Data extracted from a collection:
Segment Open

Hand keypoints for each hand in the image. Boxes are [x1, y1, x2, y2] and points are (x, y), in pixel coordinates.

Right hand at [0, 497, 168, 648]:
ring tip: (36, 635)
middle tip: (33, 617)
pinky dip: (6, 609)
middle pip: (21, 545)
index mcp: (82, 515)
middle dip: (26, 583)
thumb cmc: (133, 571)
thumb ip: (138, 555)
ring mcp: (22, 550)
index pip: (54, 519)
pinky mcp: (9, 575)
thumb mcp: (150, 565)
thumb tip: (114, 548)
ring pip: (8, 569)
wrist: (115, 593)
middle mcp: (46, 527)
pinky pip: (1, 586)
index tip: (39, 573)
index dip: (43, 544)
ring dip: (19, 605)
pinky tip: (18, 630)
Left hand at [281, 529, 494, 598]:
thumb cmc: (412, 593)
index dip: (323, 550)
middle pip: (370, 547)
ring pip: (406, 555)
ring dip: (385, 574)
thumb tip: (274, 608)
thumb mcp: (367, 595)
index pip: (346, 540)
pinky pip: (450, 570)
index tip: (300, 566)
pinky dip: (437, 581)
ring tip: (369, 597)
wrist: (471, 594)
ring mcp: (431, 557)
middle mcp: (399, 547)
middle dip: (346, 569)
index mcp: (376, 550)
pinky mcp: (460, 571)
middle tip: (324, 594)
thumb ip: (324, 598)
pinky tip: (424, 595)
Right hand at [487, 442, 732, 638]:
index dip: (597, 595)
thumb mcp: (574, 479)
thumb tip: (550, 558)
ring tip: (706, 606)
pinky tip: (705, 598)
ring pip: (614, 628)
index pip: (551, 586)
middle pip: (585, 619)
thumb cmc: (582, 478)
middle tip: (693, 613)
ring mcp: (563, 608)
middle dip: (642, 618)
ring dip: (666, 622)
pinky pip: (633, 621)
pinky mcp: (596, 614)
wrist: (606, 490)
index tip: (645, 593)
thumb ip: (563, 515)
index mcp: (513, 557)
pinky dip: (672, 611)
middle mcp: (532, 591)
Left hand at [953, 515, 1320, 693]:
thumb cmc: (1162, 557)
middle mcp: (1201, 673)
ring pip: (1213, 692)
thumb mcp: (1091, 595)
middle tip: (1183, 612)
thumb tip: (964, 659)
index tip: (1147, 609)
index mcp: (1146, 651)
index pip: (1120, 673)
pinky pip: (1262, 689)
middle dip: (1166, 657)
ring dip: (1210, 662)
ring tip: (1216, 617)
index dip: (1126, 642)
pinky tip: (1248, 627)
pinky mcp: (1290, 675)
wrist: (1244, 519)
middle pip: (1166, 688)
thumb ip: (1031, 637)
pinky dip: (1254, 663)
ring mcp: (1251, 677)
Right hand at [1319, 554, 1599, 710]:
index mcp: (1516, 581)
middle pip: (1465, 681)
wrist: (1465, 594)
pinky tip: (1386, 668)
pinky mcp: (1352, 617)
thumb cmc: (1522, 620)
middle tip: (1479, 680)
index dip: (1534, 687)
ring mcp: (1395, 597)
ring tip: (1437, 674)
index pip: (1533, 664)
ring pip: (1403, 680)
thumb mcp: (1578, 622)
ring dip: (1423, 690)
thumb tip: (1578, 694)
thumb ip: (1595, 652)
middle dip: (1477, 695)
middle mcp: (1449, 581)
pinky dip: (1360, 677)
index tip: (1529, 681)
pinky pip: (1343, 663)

Segment Closed

> _EXERCISE DIRECTIONS_
Every line from above should appear again in the answer, exactly as written.

> _ANSWER TO THIS TASK_
Hand keypoints for each hand in the image. Boxes are [x1, y1, x2, y2] and points are (x, y), in pixel coordinates.

Right hand at [0, 497, 168, 648]:
ring tip: (36, 635)
middle tip: (33, 617)
pinky dip: (6, 609)
middle pip: (21, 545)
index mcp: (82, 515)
middle dip: (26, 583)
thumb cmc: (133, 571)
thumb ip: (138, 555)
ring mcp: (22, 550)
index pip: (54, 519)
pinky mcp: (9, 575)
thumb mcp: (150, 565)
thumb tip: (114, 548)
ring pip: (8, 569)
wrist: (115, 593)
middle mcp: (46, 527)
pinky pip: (1, 586)
index tip: (39, 573)
index dip: (43, 544)
ring dip: (19, 605)
pinky tip: (18, 630)
Left hand at [281, 529, 494, 598]:
thumb cmc: (412, 593)
index dip: (323, 550)
middle pip: (370, 547)
ring pip: (406, 555)
ring dip: (385, 574)
thumb tip: (274, 608)
thumb mcp: (367, 595)
index pip: (346, 540)
pinky pip: (450, 570)
index tip: (300, 566)
pinky dip: (437, 581)
ring tip: (369, 597)
wrist: (471, 594)
ring mcp: (431, 557)
middle mcp: (399, 547)
middle dip: (346, 569)
index mcp: (376, 550)
pinky mcp: (460, 571)
middle tip: (324, 594)
thumb ip: (324, 598)
pinky tip: (424, 595)
Right hand at [487, 442, 732, 638]:
index dip: (597, 595)
thumb mcp: (574, 479)
thumb tip: (550, 558)
ring tip: (706, 606)
pinky tip: (705, 598)
ring pip: (614, 628)
index pip: (551, 586)
middle pip: (585, 619)
thumb cmc: (582, 478)
middle tip: (693, 613)
ring mcp: (563, 608)
middle dip: (642, 618)
ring dip: (666, 622)
pinky pip: (633, 621)
pinky mcp: (596, 614)
wrist: (606, 490)
index tip: (645, 593)
thumb ip: (563, 515)
index mcp: (513, 557)
pinky dip: (672, 611)
middle mcp: (532, 591)
Left hand at [953, 515, 1320, 693]:
thumb cmc: (1162, 557)
middle mcp: (1201, 673)
ring pip: (1213, 692)
thumb mcp: (1091, 595)
middle tip: (1183, 612)
thumb tip: (964, 659)
index tip: (1147, 609)
index mcp: (1146, 651)
index pip: (1120, 673)
pinky pip: (1262, 689)
middle dip: (1166, 657)
ring dip: (1210, 662)
ring tip: (1216, 617)
index dip: (1126, 642)
pinky tip: (1248, 627)
pinky mcp: (1290, 675)
wrist: (1244, 519)
middle pip: (1166, 688)
thumb ip: (1031, 637)
pinky dip: (1254, 663)
ring mcp: (1251, 677)
Right hand at [1319, 554, 1599, 710]:
index mcp: (1516, 581)
middle pip: (1465, 681)
wrist: (1465, 594)
pinky tip: (1386, 668)
pinky mcp: (1352, 617)
thumb cmc: (1522, 620)
middle tip: (1479, 680)
index dip: (1534, 687)
ring mcp: (1395, 597)
ring tip: (1437, 674)
index pip: (1533, 664)
ring pip: (1403, 680)
thumb mcp: (1578, 622)
ring dip: (1423, 690)
thumb tip: (1578, 694)
thumb ip: (1595, 652)
middle dip: (1477, 695)
middle mcp: (1449, 581)
pinky dip: (1360, 677)
index tip: (1529, 681)
pinky pip: (1343, 663)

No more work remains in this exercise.